-- TASK --
Write out the listing below again, line by line, keeping every character unchanged.

_ _ _ _ _ _ _

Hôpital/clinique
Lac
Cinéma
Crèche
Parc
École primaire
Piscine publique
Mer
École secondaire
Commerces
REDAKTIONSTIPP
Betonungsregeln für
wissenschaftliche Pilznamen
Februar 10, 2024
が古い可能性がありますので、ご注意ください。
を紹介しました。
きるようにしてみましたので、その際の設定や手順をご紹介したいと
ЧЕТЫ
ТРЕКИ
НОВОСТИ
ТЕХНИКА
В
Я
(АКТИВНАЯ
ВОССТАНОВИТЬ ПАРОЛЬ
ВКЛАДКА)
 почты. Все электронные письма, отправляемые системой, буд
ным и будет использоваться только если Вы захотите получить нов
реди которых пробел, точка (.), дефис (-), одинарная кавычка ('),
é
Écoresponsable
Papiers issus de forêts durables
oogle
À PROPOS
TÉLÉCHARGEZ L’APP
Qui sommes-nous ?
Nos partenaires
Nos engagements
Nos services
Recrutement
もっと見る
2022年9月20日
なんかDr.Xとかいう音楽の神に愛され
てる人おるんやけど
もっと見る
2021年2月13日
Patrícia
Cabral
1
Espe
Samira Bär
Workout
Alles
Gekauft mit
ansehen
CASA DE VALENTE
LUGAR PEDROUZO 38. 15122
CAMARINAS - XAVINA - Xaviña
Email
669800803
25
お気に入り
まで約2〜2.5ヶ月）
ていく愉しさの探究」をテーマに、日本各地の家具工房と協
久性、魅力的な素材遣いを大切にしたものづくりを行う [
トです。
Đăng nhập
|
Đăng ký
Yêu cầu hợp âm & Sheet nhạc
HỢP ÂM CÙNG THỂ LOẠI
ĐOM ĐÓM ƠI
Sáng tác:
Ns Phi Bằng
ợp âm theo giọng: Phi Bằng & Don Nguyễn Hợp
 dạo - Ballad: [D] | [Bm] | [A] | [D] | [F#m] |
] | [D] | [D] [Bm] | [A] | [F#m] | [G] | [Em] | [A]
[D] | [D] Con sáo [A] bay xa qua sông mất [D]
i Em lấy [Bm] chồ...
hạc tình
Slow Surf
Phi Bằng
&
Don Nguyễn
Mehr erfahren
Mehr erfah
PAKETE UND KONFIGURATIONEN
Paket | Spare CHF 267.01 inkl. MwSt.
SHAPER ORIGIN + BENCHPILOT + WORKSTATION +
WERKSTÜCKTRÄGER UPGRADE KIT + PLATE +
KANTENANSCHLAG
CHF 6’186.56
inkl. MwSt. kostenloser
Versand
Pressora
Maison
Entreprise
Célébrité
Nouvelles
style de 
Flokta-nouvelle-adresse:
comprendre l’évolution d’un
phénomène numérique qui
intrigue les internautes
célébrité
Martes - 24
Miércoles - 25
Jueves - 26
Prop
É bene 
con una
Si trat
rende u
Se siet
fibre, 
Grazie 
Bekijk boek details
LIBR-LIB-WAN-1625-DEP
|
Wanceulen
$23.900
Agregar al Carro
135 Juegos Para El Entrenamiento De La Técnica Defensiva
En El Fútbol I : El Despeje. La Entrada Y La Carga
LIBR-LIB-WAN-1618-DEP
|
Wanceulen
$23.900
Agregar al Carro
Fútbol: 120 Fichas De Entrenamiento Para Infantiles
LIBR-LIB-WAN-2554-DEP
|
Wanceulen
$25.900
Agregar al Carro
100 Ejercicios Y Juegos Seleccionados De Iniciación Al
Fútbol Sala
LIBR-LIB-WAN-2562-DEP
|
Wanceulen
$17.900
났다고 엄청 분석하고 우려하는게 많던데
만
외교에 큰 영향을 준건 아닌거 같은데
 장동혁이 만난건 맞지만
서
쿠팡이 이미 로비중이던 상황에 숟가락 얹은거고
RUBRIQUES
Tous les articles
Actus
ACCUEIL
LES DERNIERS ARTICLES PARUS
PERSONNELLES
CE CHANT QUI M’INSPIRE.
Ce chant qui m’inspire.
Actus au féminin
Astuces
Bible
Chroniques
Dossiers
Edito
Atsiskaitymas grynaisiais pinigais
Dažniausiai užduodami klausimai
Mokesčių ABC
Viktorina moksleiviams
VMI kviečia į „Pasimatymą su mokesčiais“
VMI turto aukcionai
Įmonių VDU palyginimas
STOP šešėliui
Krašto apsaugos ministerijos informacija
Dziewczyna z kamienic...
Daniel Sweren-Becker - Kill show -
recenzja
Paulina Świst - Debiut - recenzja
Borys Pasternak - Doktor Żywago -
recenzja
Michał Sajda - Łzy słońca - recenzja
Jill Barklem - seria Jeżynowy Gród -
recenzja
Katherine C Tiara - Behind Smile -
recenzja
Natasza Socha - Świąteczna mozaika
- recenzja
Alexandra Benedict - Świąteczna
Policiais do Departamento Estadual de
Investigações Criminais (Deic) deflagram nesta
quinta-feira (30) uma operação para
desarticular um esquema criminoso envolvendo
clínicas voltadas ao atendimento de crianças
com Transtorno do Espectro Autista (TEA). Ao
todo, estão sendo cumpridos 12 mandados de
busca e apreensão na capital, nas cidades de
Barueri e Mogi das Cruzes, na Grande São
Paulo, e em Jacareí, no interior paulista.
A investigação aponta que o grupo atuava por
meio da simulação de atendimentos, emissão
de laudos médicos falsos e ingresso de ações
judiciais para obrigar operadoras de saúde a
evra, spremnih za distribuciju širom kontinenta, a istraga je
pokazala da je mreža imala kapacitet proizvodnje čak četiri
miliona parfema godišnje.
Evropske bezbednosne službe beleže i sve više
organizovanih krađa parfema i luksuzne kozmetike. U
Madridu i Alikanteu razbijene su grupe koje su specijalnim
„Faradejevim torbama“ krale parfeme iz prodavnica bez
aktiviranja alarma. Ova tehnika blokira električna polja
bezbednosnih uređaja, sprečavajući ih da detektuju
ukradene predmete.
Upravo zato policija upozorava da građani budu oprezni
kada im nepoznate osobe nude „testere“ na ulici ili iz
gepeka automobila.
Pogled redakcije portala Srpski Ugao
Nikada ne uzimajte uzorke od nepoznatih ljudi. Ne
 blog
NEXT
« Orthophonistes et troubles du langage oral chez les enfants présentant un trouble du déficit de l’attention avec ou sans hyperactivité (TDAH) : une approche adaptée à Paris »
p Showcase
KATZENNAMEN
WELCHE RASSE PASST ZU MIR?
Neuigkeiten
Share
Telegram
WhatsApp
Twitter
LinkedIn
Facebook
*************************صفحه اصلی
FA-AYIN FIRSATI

_ _ _ _ _ _ _

-- YOUR SOLUTION --
Hôpital/clinique
Lac
Cinéma
Crèche
Parc
École primaire
Piscine publique
Mer
École secondaire
Commerces
REDAKTIONSTIPP
Betonungsregeln für
wissenschaftliche Pilznamen
Februar 10, 2024
が古い可能性がありますので、ご注意ください。
を紹介しました。
きるようにしてみましたので、その際の設定や手順をご紹介したいと
ЧЕТЫ
ТРЕКИ
НОВОСТИ
ТЕХНИКА
В
Я
(АКТИВНАЯ
ВОССТАНОВИТЬ ПАРОЛЬ
ВКЛАДКА)
 почты. Все электронные письма, отправляемые системой, буд
ным и будет использоваться только если Вы захотите получить нов
реди которых пробел, точка (.), дефис (-), одинарная кавычка ('),
é
Écoresponsable
Papiers issus de forêts durables
oogle
À PROPOS
TÉLÉCHARGEZ L’APP
Qui sommes-nous ?
Nos partenaires
Nos engagements
Nos services
Recrutement
もっと見る
2022年9月20日
なんかDr.Xとかいう音楽の神に愛され
てる人おるんやけど
もっと見る
2021年2月13日
Patrícia
Cabral
1
Espe
Samira Bär
Workout
Alles
Gekauft mit
ansehen
CASA DE VALENTE
LUGAR PEDROUZO 38. 15122
CAMARINAS - XAVINA - Xaviña
Email
669800803
25
お気に入り
まで約2〜2.5ヶ月）
ていく愉しさの探究」をテーマに、日本各地の家具工房と協
久性、魅力的な素材遣いを大切にしたものづくりを行う [
トです。
Đăng nhập
|
Đăng ký
Yêu cầu hợp âm & Sheet nhạc
HỢP ÂM CÙNG THỂ LOẠI
ĐOM ĐÓM ƠI
Sáng tác:
Ns Phi Bằng
ợp âm theo giọng: Phi Bằng & Don Nguyễn Hợp
 dạo - Ballad: [D] | [Bm] | [A] | [D] | [F#m] |
] | [D] | [D] [Bm] | [A] | [F#m] | [G] | [Em] | [A]
[D] | [D] Con sáo [A] bay xa qua sông mất [D]
i Em lấy [Bm] chồ...
hạc tình
Slow Surf
Phi Bằng
&
Don Nguyễn
Mehr erfahren
Mehr erfah
PAKETE UND KONFIGURATIONEN
Paket | Spare CHF 267.01 inkl. MwSt.
SHAPER ORIGIN + BENCHPILOT + WORKSTATION +
WERKSTÜCKTRÄGER UPGRADE KIT + PLATE +
KANTENANSCHLAG
CHF 6’186.56
inkl. MwSt. kostenloser
Versand
Pressora
Maison
Entreprise
Célébrité
Nouvelles
style de 
Flokta-nouvelle-adresse:
comprendre l’évolution d’un
phénomène numérique qui
intrigue les internautes
célébrité
Martes - 24
Miércoles - 25
Jueves - 26
Prop
É bene 
con una
Si trat
rende u
Se siet
fibre, 
Grazie 
Bekijk boek details
LIBR-LIB-WAN-1625-DEP
|
Wanceulen
$23.900
Agregar al Carro
135 Juegos Para El Entrenamiento De La Técnica Defensiva
En El Fútbol I : El Despeje. La Entrada Y La Carga
LIBR-LIB-WAN-1618-DEP
|
Wanceulen
$23.900
Agregar al Carro
Fútbol: 120 Fichas De Entrenamiento Para Infantiles
LIBR-LIB-WAN-2554-DEP
|
Wanceulen
$25.900
Agregar al Carro
100 Ejercicios Y Juegos Seleccionados De Iniciación Al
Fútbol Sala
LIBR-LIB-WAN-2562-DEP
|
Wanceulen
$17.900
났다고 엄청 분석하고 우려하는게 많던데
만
외교에 큰 영향을 준건 아닌거 같은데
 장동혁이 만난건 맞지만
서
쿠팡이 이미 로비중이던 상황에 숟가락 얹은거고
RUBRIQUES
Tous les articles
Actus
ACCUEIL
LES DERNIERS ARTICLES PARUS
PERSONNELLES
CE CHANT QUI M’INSPIRE.
Ce chant qui m’inspire.
Actus au féminin
Astuces
Bible
Chroniques
Dossiers
Edito
Atsiskaitymas grynaisiais pinigais
Dažniausiai užduodami klausimai
Mokesčių ABC
Viktorina moksleiviams
VMI kviečia į „Pasimatymą su mokesčiais“
VMI turto aukcionai
Įmonių VDU palyginimas
STOP šešėliui
Krašto apsaugos ministerijos informacija
Dziewczyna z kamienic...
Daniel Sweren-Becker - Kill show -
recenzja
Paulina Świst - Debiut - recenzja
Borys Pasternak - Doktor Żywago -
recenzja
Michał Sajda - Łzy słońca - recenzja
Jill Barklem - seria Jeżynowy Gród -
recenzja
Katherine C Tiara - Behind Smile -
recenzja
Natasza Socha - Świąteczna mozaika
- recenzja
Alexandra Benedict - Świąteczna
Policiais do Departamento Estadual de
Investigações Criminais (Deic) deflagram nesta
quinta-feira (30) uma operação para
desarticular um esquema criminoso envolvendo
clínicas voltadas ao atendimento de crianças
com Transtorno do Espectro Autista (TEA). Ao
todo, estão sendo cumpridos 12 mandados de
busca e apreensão na capital, nas cidades de
Barueri e Mogi das Cruzes, na Grande São
Paulo, e em Jacareí, no interior paulista.
A investigação aponta que o grupo atuava por
meio da simulação de atendimentos, emissão
de laudos médicos falsos e ingresso de ações
judiciais para obrigar operadoras de saúde a
evra, spremnih za distribuciju širom kontinenta, a istraga je
pokazala da je mreža imala kapacitet proizvodnje čak četiri
miliona parfema godišnje.
Evropske bezbednosne službe beleže i sve više
organizovanih krađa parfema i luksuzne kozmetike. U
Madridu i Alikanteu razbijene su grupe koje su specijalnim
„Faradejevim torbama“ krale parfeme iz prodavnica bez
aktiviranja alarma. Ova tehnika blokira električna polja
bezbednosnih uređaja, sprečavajući ih da detektuju
ukradene predmete.
Upravo zato policija upozorava da građani budu oprezni
kada im nepoznate osobe nude „testere“ na ulici ili iz
gepeka automobila.
Pogled redakcije portala Srpski Ugao
Nikada ne uzimajte uzorke od nepoznatih ljudi. Ne
 blog
NEXT
« Orthophonistes et troubles du langage oral chez les enfants présentant un trouble du déficit de l’attention avec ou sans hyperactivité (TDAH) : une approche adaptée à Paris »
p Showcase
KATZENNAMEN
WELCHE RASSE PASST ZU MIR?
Neuigkeiten
Share
Telegram
WhatsApp
Twitter
LinkedIn
Facebook
*************************صفحه اصلی
FA-AYIN FIRSATI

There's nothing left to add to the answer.